Residents seeking to have public health orders rescinded attend an emergency meeting of the Riverside County Board of Supervisors
Residents seeking to have public health orders rescinded attend an emergency meeting of the Riverside County Board of Supervisors in early May.
(Gina Ferazzi / Los Angeles Times)

The past three days have brought notable changes to the Inland Empire, as both Riverside and San Bernardino counties were given the green light to further reopen.

Following an announcement last week by Gov. Gavin Newsom that would ease reopening rules in some counties, dine-in restaurants and malls were cleared for business — though with some restrictions — in both Riverside and San Bernardino.

The two counties also plan to resume in-person worship services this week after the state on Monday released new coronavirus health guidance for religious services, saying houses of worship must limit total attendance to 25% of a building’s capacity and stop passing around offering plates, in addition to taking other precautions.

The state’s plan will alter religious services in dramatic ways, and it’s unlikely to end the push by some churches to allow more regular worship operations.

Staff, visitors and congregants are discouraged from singing, holding potluck meals or shaking hands and hugging. Religious institutions are asked to “strongly consider” outdoor services.

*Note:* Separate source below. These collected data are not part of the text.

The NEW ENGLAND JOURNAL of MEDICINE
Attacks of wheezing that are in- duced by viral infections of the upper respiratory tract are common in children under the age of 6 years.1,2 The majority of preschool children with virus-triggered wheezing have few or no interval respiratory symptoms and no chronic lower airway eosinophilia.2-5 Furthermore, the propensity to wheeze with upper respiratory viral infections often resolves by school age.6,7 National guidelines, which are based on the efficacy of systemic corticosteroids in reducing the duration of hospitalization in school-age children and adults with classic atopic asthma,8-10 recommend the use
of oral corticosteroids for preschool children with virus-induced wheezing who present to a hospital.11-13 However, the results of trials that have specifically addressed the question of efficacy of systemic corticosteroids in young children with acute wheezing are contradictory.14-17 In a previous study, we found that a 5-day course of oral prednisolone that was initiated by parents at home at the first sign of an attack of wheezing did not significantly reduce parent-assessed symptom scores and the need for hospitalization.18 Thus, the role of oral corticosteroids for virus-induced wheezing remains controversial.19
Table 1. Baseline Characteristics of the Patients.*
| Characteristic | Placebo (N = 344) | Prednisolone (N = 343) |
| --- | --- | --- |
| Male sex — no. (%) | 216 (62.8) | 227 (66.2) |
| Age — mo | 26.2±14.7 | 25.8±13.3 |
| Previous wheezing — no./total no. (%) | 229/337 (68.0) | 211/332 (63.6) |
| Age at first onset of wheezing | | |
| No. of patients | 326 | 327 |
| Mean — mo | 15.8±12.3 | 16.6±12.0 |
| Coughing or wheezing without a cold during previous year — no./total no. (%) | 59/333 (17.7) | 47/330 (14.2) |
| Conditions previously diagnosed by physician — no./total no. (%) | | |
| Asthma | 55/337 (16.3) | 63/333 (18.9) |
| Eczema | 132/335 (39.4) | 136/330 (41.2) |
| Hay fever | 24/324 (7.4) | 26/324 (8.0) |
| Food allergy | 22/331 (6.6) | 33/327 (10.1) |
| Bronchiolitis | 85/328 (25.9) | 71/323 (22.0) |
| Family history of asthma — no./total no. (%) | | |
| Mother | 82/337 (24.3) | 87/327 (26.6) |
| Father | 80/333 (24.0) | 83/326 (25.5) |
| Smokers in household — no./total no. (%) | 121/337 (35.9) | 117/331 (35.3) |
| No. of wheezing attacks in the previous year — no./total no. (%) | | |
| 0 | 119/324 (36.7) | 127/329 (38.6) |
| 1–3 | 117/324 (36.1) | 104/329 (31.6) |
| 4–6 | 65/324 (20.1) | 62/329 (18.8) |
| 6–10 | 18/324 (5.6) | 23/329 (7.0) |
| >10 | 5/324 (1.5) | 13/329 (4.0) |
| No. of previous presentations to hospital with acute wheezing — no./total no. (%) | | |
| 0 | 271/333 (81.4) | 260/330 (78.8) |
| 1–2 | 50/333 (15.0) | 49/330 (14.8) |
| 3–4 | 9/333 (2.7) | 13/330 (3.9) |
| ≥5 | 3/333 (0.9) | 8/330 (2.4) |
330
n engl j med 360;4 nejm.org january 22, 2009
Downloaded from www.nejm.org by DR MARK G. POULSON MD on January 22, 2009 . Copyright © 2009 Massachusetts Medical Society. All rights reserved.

Other state-mandated guidelines require temperature checks for parishioners, the disinfecting of common areas and the installation of hand sanitizer dispensers.

Riverside County officials petitioned the state on May 15 for special consideration of the reopening of religious services.

“People of all faiths have been longing for the day when they can worship with each other in person again,” Supervisor Karen Spiegel said. “An important part of getting through this together is keeping our faith strong. By taking these safety precautions, we can choose to practice our faith in person again and do so safely.”

The occupancy limit for services will remain in place for the first 21 days after a county health department has approved the resumption of religious services and cultural ceremonies in their jurisdiction.

After 21 days, the California Department of Public Health, in consultation with county health officials, will review and assess the effect of the imposed limits and provide further direction as part of a phased-in restoration of activities in places of worship.

The Board of Supervisors unanimously approved a resolution supporting the resumption of in-person religious assemblies starting this weekend.

County officials called the church plans a step forward, but also warned the coronavirus is still a threat.

“The COVID-19 virus is still very present throughout our county,” Supervisor Curt Hagman said. “With places of worship, dine-in restaurants, stores and malls now suddenly open, it is more important than ever that we practice physical distancing, wear face coverings in public and frequently wash our hands to protect ourselves and those around us.”

Riverside County officials most recently reported the addition of 135 new coronavirus cases and 11 virus-related deaths. A total of 303 people have died since the pandemic began, and there have been 7,139 confirmed cases.

Neighboring San Bernardino County had 4,567 COVID-19 cases and 176 deaths as of Tuesday afternoon.